The large line was waiting to pay a small devotion of 100 yen, give reverence to the shrine, ring the bell, and say a short prayer for the new year. Finally, to one side, people could buy a New Year fortune to see what kind of year you were likely to have. Then most people tied their fortune to the small low branches of a nearby tree. (I kept mine as a souvenir, as that was how I saw it. If you are curious, I got the best possible fortune, saying I would have a small trouble in the beginning of the year that would turn out to be nothing. Then everything would be wonderful after that.)


After taking our turn at the front of the line, we each got a small cup of the sake. While sipping at them, I took a turn at the drum, Ayako and her family talked to some neighbors, and I got my fortune. We tarried in the warmth of the fire a moment more, and then made the short walk home to get ready for bed.

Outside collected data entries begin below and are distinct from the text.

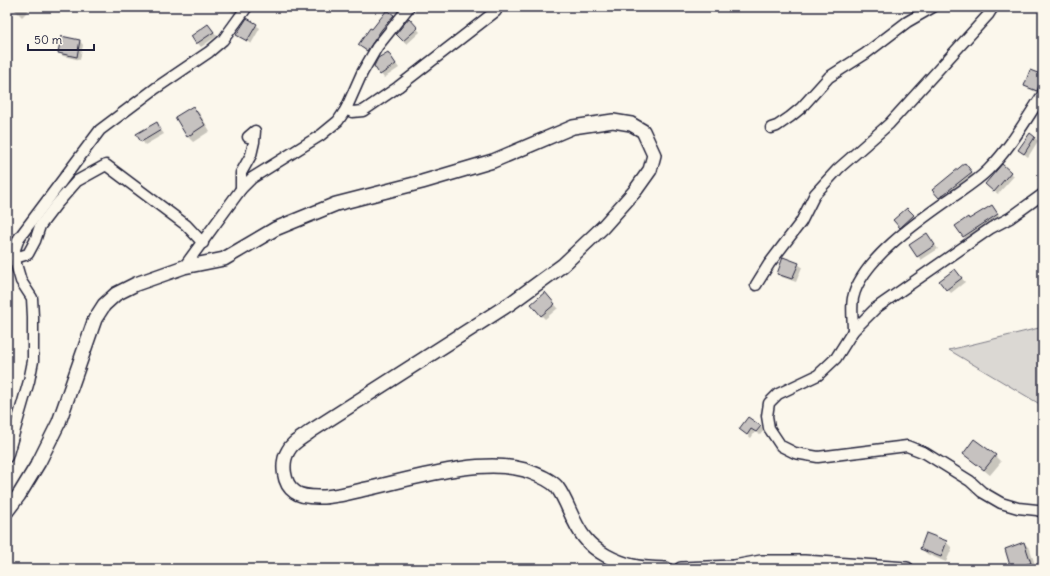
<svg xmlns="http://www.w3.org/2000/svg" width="1050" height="576" font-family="Delius,sans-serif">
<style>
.green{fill:#dbd8d3;stroke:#7e7d87}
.shadow{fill:#0003}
.building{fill:#c6c2c0;stroke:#22223b}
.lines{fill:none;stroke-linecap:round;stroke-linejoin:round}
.minor-casing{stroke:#22223b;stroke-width:13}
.tertiary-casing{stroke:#22223b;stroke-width:16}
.minor{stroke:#fbf7ec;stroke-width:10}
.tertiary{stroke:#fbf7ec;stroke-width:13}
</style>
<rect width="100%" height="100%" fill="#fbf7ec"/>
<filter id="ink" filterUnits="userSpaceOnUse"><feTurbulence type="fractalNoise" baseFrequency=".025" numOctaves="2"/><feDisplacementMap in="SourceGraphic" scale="8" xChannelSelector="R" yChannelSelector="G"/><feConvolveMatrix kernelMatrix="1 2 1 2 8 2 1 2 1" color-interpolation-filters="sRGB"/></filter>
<g filter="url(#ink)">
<polygon class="green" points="1043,327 1043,406 949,350"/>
<g class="shadow">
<polygon points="12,7 30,7 31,8 22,17"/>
<polygon points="225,7 240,7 236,15"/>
<polygon points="380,7 389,7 384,12"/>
<polygon points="387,11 397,19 371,54 360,45"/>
<polygon points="247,19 260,28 251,44 237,35"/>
<polygon points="409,20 420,32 407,44 403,41"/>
<polygon points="212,29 217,36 201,47 192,36"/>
<polygon points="80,41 83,45 80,60 63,56 59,52"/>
<polygon points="388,53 399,68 384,78 381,74"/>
<polygon points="1040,56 1043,57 1043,88 1041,94 1029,89 1025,86 1038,74"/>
<polygon points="193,107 199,113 210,131 193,142 187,136"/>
<polygon points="156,123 164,134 145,145 138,134"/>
<polygon points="1030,134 1038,141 1028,157 1019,150"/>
<polygon points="965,165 977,179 946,203 934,190"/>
<polygon points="1010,172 1014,176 998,194 990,188"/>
<polygon points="992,206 1001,218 967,240 957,226 969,220"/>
<polygon points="911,212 917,220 904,231 900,227"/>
<polygon points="927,234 938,249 921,260 918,256"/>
<polygon points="798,264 802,267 796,282 782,277 778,273"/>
<polygon points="955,270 965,282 951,293 941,281"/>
<polygon points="548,297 558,308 545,319 541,315"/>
<polygon points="760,427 764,430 760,435 755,432 751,438 741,429"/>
<polygon points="964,454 995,456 1001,462 990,475"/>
<polygon points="946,542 952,548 946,562 927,554 921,548"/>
<polygon points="1024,543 1030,549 1036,568 1013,569 1006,549"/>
</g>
<g class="building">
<polygon points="387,10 394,15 382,29 367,51 358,45 370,28 372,29"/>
<polygon points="247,18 257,24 247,41 236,35"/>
<polygon points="409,18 418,28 403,41 396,34"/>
<polygon points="208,24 214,32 196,44 191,36"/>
<polygon points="61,36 80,40 77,57 58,53"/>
<polygon points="388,52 396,64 380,75 374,66 378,58"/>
<polygon points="1030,70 1043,75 1037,91 1024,86"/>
<polygon points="193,106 205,125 187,137 175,117"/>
<polygon points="157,122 161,130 141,142 136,134"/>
<polygon points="1030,133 1035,137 1024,154 1018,150"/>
<polygon points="965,163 972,172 939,198 932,190"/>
<polygon points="1002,164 1011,172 994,192 985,184"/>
<polygon points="992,205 998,214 963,237 955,226 968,217 969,219"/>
<polygon points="907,208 914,215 900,228 893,220"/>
<polygon points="927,233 935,245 917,257 909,245"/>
<polygon points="783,257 799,263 792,279 777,274"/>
<polygon points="955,269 962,278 946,290 939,281"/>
<polygon points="545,292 555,304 541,316 531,304"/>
<polygon points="748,417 761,426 756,432 751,429 747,435 739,429"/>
<polygon points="974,439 996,455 984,470 963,454"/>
<polygon points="926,533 947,541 941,557 920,549"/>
<polygon points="1024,542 1031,563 1011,569 1005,549"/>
</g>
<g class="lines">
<g class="minor-casing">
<g id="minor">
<polyline points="346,109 352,112 363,111 398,87 496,11"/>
<polyline points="771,128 777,126 790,117 801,108 829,77 865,54 907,22 933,7"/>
<polyline points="241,189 241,173 251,155 254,142 255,131 248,137"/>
<polyline points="1043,194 1010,218 991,228 876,308 853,331 836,358 818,375 778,394 769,403 767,416 769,428 781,446 795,453 818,457 907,446 925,453 970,481 982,492 1001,503 1018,508 1037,510 1043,512"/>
<polyline points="15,258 28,254 35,241 40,226 56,205 77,181 106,165 186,225 203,243"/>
<polyline points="184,267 241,189 252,178 321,135 338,121 346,109 362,73 377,47 409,7"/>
<polyline points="756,285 769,264 801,222 815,194 838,169 889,124 988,15 993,7"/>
<path d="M 853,331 C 853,321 851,308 853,298 C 861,260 921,219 951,198 C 964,189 977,181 988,170 C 1011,147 1025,121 1043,94"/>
<polyline points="7,457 29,381 33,361 33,317 32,298 21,281 16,264 15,249 19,238 100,130 156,88 209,52 223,40 247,7"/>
</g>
</g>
<g class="tertiary-casing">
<g id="tertiary">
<path d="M 7,511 L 19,495 L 39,462 L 59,422 L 95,319 L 104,305 L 116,294 L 136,284 L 184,267 L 224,259 L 275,229 L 336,204 L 422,182 L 493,161 L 573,127 L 613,121 L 631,124 L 643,131 L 654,155 L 650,170 L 635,191 L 603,227 L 563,265 L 511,303 L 311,431 C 304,437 292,442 288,451 C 281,463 283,484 295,492 C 300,496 312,497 318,497 C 331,498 353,492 366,489 C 412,479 479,457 525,470 C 535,474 549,478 557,487 C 568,502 572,522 584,537 C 595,552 616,562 633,566 C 643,569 656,568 666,569"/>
<polyline points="681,569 734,567 761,562 804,562 907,569"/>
</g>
</g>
<use href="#minor" class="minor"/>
<use href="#tertiary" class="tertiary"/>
</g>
</g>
<rect width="1050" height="576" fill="none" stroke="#fbf7ec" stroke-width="24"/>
<rect x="12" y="12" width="1026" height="552" fill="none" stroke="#22223b" stroke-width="1.5" filter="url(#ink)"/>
<path d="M28 44v6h66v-6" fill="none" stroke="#22223b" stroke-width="2"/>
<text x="34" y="44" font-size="12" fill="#22223b" stroke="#fbf7ec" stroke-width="3" paint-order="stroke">50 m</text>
</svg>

The next morning, Ayako and I slept late, until about 11 am. (The black out sliding doors and windows on her room had fooled me into thinking it was still night time.) By the time I was dressed and downstairs, the table was beautifully set with gorgeous lacquerware and the special New Years knots and other decorations. Red and White are the colors of the day. Just before we ate, the family gave me a present, which was very sweet of them to do, of a Japanese kimono-silk purse. I learned that it is common for children to get gifts of money on New Years morning from their parents and friends of the family. Then it was time for the traditional New Years Day meal.
I think this is a good time to mention that in a traditional Japanese daily menu, there is little difference between what is set before you at breakfast, lunch, or dinner, except to say that breakfast and lunch are the larger meals, while dinner is smaller. But the selection of food is about the same. I should note that many people in modern Japan, with it's embrace of Western influences, have cereal or pancakes, or the like for breakfast now.
A traditional Japanese New Year's Day meal starts with a small amount of (very tasty) herb flavored sake. Then a box about 1 foot square is set on the table. This is called Osechi Ryori.



It is three tiers of the same size and a lid. In the bottom tier were boiled potatoes, a kind of yam, carrots, green beans, lotus roots, and some thick noodles. In the middle tier held prawn (Ayako's favorite), roast beef, sour flavored fish, sweet flavored fish, more fish and some more fish. The top tier had all kinds of sweets: gelatins, rolled sweets, and sweet beans.

As the meal ended, Ayako's family read the nengajo they hadgotten in the mail. Nengajo is the name for special cards sent before the holiay that the post office delivers special on New Year's Day. (I should have written many, but you know how holidays tend to sneak up on Americans, or at least on me.)

Later Ayako and her mother taught me how to play an easier version of a New Years card game called bouzumekuri. We played about 3 times while drinking tea and eating a few chocolates. I really enjoyed spending the time with Ayako and her mom.

Not too much later, it was time for me to go home. The family insisted that I come to visit them again. I am sure I will, as long as they do me the honor of coming to eat at my apartment sometime, too. Then, Mr. Kobayashi was very kind and drove me home instead of my having to navigate the trains, which didn't run as often on the holiday.

The next two days, January 2nd and 3rd, are extended New Years holiday and are mostly days of visiting relatives and resting in Japan. Most shops and businesses are closed.